NEW BEDFORD— When Candida Desjardins attended UMass Dartmouth (then Southeastern Massachusetts University) she studied mathematics. People assumed she wanted to become a math teacher.
“No, I want to play with computers,” Desjardins said she told them about what then was an emerging field.
Now decades later, she said, “I get really discouraged because I thought I fought those battles.
“It just makes me nervous when I see little ones that the stereotype is there, that girls don’t do math,” she said.
Desjardins has been working for the U.S. Navy for the past 30 years, and she is now the educational outreach program manager for the Naval Undersea Warfare Center in Rhode Island.
She also sits on the advisory board of the New Bedford High School Academy of Engineering.
Desjardins was at Roosevelt Middle School Monday with Robert Gadbois, the academy’s coordinator and a lead teacher at the school, who has been “on a mission” to get more girls involved in the academy.
Out of 104 students currently enrolled in the academy, there are only about six girls, he said.
“There are some cultural reasons why students do not go into these fields, they opt for more of the traditional role for women,” such as nurses and teachers, he said later after the presentation at the school.
He added society sends a message that science, math, and working with your hands is for boys.

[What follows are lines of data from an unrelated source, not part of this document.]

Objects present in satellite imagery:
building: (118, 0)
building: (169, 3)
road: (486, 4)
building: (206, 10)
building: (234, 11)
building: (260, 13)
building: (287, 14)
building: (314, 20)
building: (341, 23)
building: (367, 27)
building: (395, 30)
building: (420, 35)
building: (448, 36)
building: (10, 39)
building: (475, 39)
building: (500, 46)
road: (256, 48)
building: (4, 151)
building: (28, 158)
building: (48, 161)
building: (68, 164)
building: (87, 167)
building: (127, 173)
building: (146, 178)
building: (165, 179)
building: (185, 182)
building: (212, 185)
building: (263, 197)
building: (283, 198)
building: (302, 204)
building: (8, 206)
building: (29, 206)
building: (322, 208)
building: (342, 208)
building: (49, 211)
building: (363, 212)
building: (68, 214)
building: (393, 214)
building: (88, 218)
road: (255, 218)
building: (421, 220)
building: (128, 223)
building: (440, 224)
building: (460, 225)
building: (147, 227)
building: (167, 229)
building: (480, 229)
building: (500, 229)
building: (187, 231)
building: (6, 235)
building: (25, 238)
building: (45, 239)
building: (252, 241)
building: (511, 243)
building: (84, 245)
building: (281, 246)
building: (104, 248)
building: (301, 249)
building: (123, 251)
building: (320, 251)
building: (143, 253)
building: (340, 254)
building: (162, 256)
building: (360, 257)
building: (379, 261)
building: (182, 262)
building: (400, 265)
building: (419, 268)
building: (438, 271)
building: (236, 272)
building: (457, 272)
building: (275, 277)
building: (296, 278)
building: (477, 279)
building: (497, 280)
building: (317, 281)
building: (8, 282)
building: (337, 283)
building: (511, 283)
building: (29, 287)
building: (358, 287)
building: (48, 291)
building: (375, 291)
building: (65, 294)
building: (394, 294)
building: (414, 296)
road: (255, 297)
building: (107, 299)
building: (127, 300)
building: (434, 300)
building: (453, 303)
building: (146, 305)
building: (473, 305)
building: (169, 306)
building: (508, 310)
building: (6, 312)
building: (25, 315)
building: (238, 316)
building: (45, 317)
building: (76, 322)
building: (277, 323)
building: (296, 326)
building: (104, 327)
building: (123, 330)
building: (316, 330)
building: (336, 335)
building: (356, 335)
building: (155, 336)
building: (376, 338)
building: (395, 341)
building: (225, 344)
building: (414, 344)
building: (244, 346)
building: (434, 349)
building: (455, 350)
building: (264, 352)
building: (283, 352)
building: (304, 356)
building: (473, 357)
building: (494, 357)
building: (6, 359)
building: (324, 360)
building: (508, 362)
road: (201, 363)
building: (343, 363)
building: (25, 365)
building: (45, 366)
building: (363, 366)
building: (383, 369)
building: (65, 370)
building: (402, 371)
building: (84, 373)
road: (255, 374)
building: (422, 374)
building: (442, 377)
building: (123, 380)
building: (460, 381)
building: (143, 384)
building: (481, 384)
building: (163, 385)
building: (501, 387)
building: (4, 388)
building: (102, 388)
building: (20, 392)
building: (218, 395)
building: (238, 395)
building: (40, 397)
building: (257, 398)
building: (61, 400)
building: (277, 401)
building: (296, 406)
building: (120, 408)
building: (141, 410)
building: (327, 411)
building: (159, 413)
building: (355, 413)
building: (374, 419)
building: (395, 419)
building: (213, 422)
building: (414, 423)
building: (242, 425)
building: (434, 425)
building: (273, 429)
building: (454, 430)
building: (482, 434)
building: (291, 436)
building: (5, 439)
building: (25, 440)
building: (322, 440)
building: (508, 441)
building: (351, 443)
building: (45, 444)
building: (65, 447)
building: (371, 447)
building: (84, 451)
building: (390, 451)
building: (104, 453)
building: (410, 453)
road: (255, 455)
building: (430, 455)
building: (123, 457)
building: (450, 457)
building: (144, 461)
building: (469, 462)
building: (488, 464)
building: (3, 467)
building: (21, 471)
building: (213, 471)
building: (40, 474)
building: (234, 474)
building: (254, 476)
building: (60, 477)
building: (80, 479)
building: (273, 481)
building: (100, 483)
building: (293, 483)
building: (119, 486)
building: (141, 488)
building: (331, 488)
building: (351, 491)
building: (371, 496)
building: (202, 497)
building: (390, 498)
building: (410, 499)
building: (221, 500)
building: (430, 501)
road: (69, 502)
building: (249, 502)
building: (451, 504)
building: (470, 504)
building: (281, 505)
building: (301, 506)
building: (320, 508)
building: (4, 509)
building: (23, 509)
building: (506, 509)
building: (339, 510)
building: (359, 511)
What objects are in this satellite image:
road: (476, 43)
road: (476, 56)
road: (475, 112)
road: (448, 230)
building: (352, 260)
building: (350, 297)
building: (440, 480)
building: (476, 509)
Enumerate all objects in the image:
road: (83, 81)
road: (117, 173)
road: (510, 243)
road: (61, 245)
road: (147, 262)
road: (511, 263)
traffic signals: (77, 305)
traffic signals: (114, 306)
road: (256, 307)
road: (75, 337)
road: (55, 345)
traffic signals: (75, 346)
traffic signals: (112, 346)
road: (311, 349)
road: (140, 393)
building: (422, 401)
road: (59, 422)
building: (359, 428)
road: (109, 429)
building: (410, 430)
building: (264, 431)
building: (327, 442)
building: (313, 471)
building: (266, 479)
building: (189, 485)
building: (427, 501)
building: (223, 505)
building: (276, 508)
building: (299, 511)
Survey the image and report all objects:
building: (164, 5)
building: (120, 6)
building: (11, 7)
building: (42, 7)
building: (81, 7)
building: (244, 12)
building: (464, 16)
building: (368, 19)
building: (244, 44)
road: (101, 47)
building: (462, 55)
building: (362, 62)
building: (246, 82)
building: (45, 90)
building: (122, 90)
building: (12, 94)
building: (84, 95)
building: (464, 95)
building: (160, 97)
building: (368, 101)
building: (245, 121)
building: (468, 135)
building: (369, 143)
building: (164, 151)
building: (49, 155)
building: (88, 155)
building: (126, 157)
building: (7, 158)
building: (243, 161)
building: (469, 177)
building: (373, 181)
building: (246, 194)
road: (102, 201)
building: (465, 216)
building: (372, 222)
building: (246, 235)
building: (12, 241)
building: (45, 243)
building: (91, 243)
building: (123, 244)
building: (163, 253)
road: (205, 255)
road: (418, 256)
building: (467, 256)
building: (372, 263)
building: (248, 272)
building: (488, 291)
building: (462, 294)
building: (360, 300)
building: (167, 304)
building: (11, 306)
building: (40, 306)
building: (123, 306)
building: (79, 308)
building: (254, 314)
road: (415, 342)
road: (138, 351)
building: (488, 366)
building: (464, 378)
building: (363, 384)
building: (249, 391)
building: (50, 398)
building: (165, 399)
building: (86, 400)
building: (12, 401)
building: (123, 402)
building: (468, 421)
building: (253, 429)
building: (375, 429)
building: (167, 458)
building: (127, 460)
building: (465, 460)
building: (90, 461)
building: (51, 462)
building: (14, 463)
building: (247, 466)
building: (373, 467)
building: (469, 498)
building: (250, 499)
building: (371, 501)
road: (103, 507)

Gadbois has now spoken to the entire eighth grades at Roosevelt and Keith middle schools, and with about 30 girls at Normandin Middle School. Two UMass Dartmouth female engineering students participated in past presentations.
Kimberly Francis, an electrical engineer, works for the Acushnet Company as the director of engineering at Ball Plant 3.
“When I was their age I had a guidance counselor that told me that I should not really be going into such a difficult field… at the time I wanted to be an architect,” she said.
“That just challenged me, that did not dissuade me,” she said, adding she knew she had good grades.
She said women in that field have to learn to work with men.
At Roosevelt Monday, Gadbois showed students a video about the academy and two students on the high school’s robotics team, Ricardo Matias, 19, and Kathleen Spring-Cornell 17, both seniors, gave a demonstration with a robot.
“It’s exciting for students to see where the math they take in middle school will take them in high school,” and beyond, Roosevelt Principal Margaret Mongiello said.
“We talk to girls all the time about college and career readiness,” she said, adding a lot of times those students never get a chance to see what their opportunities are.